Both mortgage bankers and brokers can offer mortgages to potential homebuyers. So, how do these lenders differ?

The type of lender you decide to go with should not heavily influence the overall outcome in terms of the loan amount and interest rate given. But it will affect the underlying mortgage process.

Each entity operates in contrasting ways, from the initial application to the final stamp of approval and everything in between.

Understanding their differences will set expectations from the start, helping you find a lender that fits your specific situation and overall requirements.

What is a mortgage banker?

A mortgage banker is able to secure the money needed for your mortgage and provide it to you directly. This type of lender is backed by a bank or group of investors who have explicit access to the amount of capital needed.

Mortgage banks can underwrite the loan and approve it themselves. Once the loan officially closes, you will probably start to make payments directly back to that particular bank.

Overall, every aspect of the loan is managed internally. You can view it as your one-stop-shop for a mortgage.

Advantages of a Mortgage Banker

When using a mortgage banker, you are working with a licensed loan officer who is committed to selling mortgages and nothing else.
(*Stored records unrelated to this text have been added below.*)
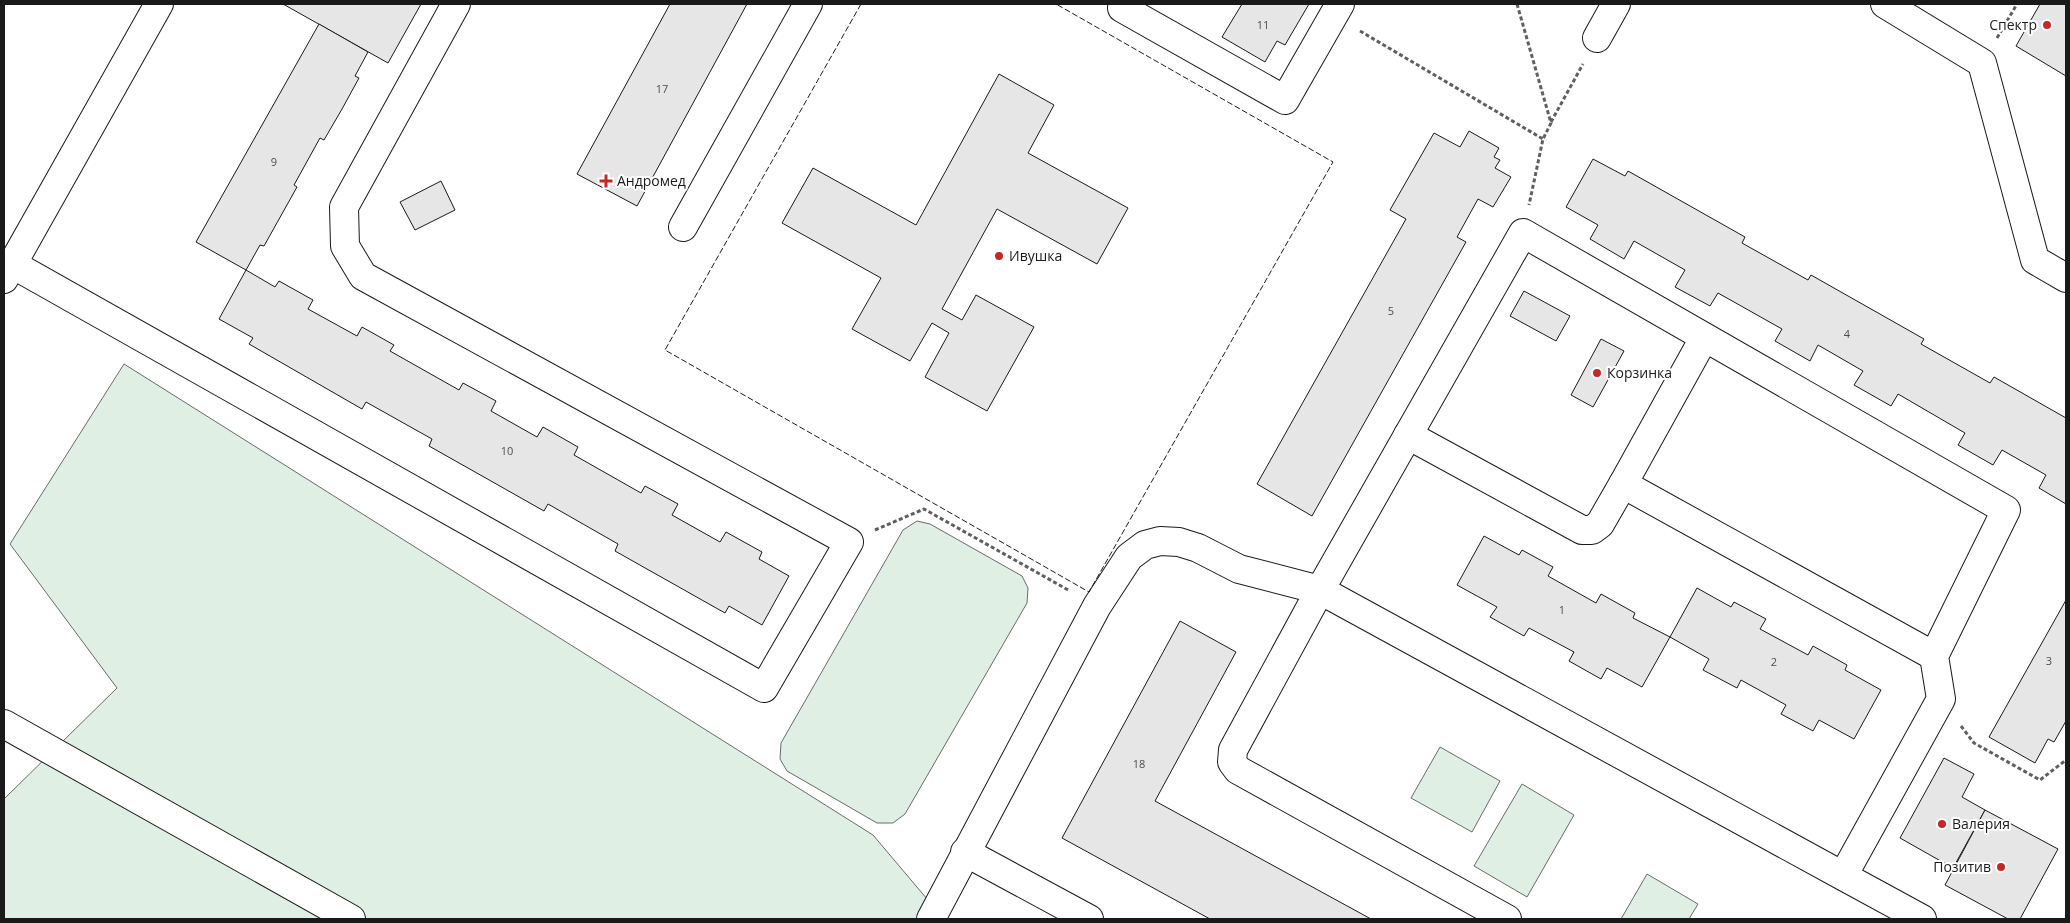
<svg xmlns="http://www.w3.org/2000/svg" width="2070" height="923" font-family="'Open Sans',sans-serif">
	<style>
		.green { fill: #e0efe3; stroke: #6a6a6a }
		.building { fill: #e6e6e6; stroke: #1a1a1a }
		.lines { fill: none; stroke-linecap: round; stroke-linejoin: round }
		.minor-casing { stroke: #1a1a1a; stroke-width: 30 }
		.path { stroke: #5f5f5f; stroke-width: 3; stroke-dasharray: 4 2.5; stroke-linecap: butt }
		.minor { stroke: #fff; stroke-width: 28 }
		.fence { stroke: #1a1a1a; stroke-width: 1; stroke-dasharray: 6 2.5; stroke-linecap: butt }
		.poi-dot { fill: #c62828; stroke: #fff; stroke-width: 2 }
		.labels { text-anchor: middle; stroke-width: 4; stroke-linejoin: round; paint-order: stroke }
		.number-label { font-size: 11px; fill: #4d4d4d }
		.poi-label { font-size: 14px; fill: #1a1a1a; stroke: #fff; text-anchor: start }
	</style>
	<rect width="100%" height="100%" fill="#fff"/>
	<g class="green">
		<path d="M 124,364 L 873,835 L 944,919 L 4,919 L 4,799 L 117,688 L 10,544 Z"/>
		<path d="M 917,521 L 930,524 L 1022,576 L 1028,588 L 1027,603 L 905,814 L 893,823 L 877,823 L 787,771 L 780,759 L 781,743 L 903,530 Z"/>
		<path d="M 1440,747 L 1500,781 L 1472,832 L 1411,798 Z"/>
		<path d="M 1522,784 L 1574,815 L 1527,897 L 1474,866 Z"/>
		<path d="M 1647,874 L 1698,904 L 1689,919 L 1621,919 Z"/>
	</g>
	<g class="building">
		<path d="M 283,4 L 421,4 L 388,63 Z"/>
		<path d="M 670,4 L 747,4 L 637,206 L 577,174 Z"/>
		<path d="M 1242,4 L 1309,4 L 1285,45 L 1277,41 L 1265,62 L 1222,37 Z"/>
		<path d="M 2040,4 L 2066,4 L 2066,76 L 2016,46 Z"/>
		<path d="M 319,24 L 368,52 L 355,76 L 359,78 L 342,109 L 324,140 L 320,138 L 294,185 L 297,187 L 264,246 L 260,245 L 246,270 L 196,242 Z"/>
		<path d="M 999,74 L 1054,105 L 1028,153 L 1128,208 L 1097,264 L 997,209 L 942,309 L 962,320 L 976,295 L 1034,327 L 987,411 L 925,377 L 949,333 L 932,323 L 910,361 L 852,329 L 881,278 L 782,223 L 813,168 L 916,225 Z"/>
		<path d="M 1469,131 L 1499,148 L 1494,157 L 1500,160 L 1495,168 L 1511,177 L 1493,207 L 1478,199 L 1457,237 L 1466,242 L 1312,516 L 1257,484 L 1406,219 L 1390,210 L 1434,133 L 1460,147 Z"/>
		<path d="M 1593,159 L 1625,176 L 1628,171 L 1745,237 L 1742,243 L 1808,280 L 1811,275 L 1924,339 L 1921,344 L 1990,383 L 1994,377 L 2066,418 L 2066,504 L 2039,488 L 2046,475 L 2002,450 L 1993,465 L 1958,445 L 1965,433 L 1898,394 L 1891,406 L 1854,385 L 1863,371 L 1818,345 L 1810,361 L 1775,341 L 1782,329 L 1718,293 L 1710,306 L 1675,287 L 1685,270 L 1634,241 L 1624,259 L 1590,239 L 1598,225 L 1566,207 Z"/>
		<path d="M 441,181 L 455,210 L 415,230 L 400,202 Z"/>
		<path d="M 246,270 L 275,287 L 279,281 L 313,300 L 308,309 L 357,336 L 362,327 L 394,345 L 390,351 L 459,390 L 463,383 L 496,401 L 491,411 L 537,437 L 543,427 L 578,447 L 574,455 L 641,493 L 645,486 L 678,504 L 672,515 L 720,542 L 726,532 L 762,552 L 759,559 L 789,576 L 762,625 L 729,606 L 725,613 L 615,551 L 618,544 L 548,504 L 544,511 L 429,446 L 432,439 L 366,402 L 362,409 L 249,344 L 253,338 L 219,319 Z"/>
		<path d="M 1524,291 L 1570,316 L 1556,341 L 1510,316 Z"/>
		<path d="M 1601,339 L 1624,351 L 1593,407 L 1571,395 Z"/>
		<path d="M 1484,536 L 1519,555 L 1522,550 L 1553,567 L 1548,576 L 1596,603 L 1601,594 L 1635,613 L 1633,618 L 1670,637 L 1642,687 L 1607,668 L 1601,679 L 1569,661 L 1574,652 L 1529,628 L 1524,636 L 1490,617 L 1497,607 L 1457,585 Z"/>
		<path d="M 1697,588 L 1731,607 L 1734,602 L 1766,619 L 1760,629 L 1808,655 L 1813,646 L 1847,665 L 1845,670 L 1881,690 L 1854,739 L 1819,720 L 1813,731 L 1781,714 L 1786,705 L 1741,680 L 1737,688 L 1703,670 L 1709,659 L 1670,637 Z"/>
		<path d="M 2066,600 L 2066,721 L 2054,742 L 2048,739 L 2035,763 L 1989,737 Z"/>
		<path d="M 1180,621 L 1236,652 L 1155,801 L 1371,919 L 1210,919 L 1062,838 Z"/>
		<path d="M 1944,758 L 1974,774 L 1962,797 L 1985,810 L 1953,868 L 1900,838 Z"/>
		<path d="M 1985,810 L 2058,849 L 2020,919 L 2008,919 L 1945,885 Z"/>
	</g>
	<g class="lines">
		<defs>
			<g id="minor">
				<path d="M 1124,4 L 1122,8 L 1285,100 L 1340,4"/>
				<path d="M 1885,4 L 1982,63 L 2035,260 L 2066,278"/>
				<path d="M 1597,38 L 1616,4"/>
				<path d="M 683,227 L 808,4"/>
				<path d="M 12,264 L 764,688 L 849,542 L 363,276 L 345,246 L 344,207 L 456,4"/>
				<path d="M 4,279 L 159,4"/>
				<path d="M 1704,338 L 1623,484 L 1934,656"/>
				<path d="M 1408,435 L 1582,530 L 1592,530 L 1600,524 L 1623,484"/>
				<path d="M 4,724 L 351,919"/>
				<path d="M 965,852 L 1089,919"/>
				<path d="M 1843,876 L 1941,699 L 1934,656 L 2006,510 L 1523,233 L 1320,590 L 1843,876 L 1922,919"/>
				<path d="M 931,919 L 1097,606 L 1129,557 L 1145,545 L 1160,541 L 1179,542 L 1198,548 L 1239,569 L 1320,590 L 1233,750 L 1232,762 L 1238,770 L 1507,919"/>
			</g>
		</defs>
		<use href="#minor" class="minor-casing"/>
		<g class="path">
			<path d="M 1517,4 L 1551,123 L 1543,139 L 1529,205"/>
			<path d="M 1360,31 L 1543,139"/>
			<path d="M 1997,38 L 2017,4"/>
			<path d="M 1551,122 L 1583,64"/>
			<path d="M 875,530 L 924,509 L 1070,591"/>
			<path d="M 1961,726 L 1974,743 L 2040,780 L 2066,760"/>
		</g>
		<use href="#minor" class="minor"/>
		<path class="fence" d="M 861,4 L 665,350 L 1089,592 L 1333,162 L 1056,4"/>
	</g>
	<g class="poi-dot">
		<circle cx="2047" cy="25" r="5"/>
		<path d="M603.5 173.5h5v5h5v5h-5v5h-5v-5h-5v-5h5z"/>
		<circle cx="999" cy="256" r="5"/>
		<circle cx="1597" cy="373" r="5"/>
		<circle cx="1942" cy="824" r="5"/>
		<circle cx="2001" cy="867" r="5"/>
	</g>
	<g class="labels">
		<g class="number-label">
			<text x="1263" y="29">11</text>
			<text x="662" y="93">17</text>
			<text x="274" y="166">9</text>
			<text x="1391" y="315">5</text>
			<text x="1847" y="338">4</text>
			<text x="507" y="455">10</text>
			<text x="1562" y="614">1</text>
			<text x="2049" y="665">3</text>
			<text x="1774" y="666">2</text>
			<text x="1139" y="768">18</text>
		</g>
		<g class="poi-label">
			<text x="2037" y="30" text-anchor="end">Спектр</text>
			<text x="617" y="186">Андромед</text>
			<text x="1009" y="261">Ивушка</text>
			<text x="1607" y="378">Корзинка</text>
			<text x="1952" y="829">Валерия</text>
			<text x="1991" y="872" text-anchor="end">Позитив</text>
		</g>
	</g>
	<rect width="2070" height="923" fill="none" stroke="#1a1a1a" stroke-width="10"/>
</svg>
They are experts in the field and can counsel you on the structure of your loan.

Additionally, everything is handled in-house, including mortgage processors, underwriters, and loan officers. You will not have to communicate with any other outside party. This will help to streamline the process, ensuring responsiveness and efficiency throughout every step.   

Disadvantages of a Mortgage Banker

Bigger banking institutions do not offer custom-tailored mortgages. They are working with a strict set of rules, and their loans usually have a one size fits all policy.

If your financial background is a bit rocky, your application may be denied, or you may be given a higher interest rate.

What is a mortgage broker?

Mortgage brokers, on the other hand, have indirect access to the money that will be used for the loan. They have relationships with several banks and must secure the funds that way.

A broker will manage all of the processing duties. They will contact mortgage banks and retail banks in search of a quality loan and low-interest rate on behalf of the borrower.

The bank will then decide whether to accept the loan and under what terms. If approved, they will handle the underwriting, funding, closing, and any other tasks involving the loan. In certain cases, disclosures and closing forms may be outsourced to a separate company 

Advantages of a Mortgage Broker

When working with a mortgage broker, you will have access to several loan types through various lenders. This will allow you to sort through different offers and ultimately secure a personalized loan.

Disadvantages of a Mortgage Broker

Because there are several parties involved, communication can get complex.

Once the borrower is matched with a bank, the mortgage broker is officially out of the picture. You may find certain things falling through the cracks, as far as previously obtained documentation and authorization.

The continuous back-and-forth can be tedious.

Should you use a mortgage broker or bank?

The main difference between a mortgage banker and a mortgage broker is how they secure the funds. This will affect how decisions are made and ultimately what gets approved.

Mortgage banks will offer conventional, straight-forward mortgages, while brokers offer a little more flexibility for nontraditional circumstances. 

The loan approval process is very time-consuming and time-sensitive, especially when an important deal is on the table. That’s why choosing a lender who can best serve your needs is critical.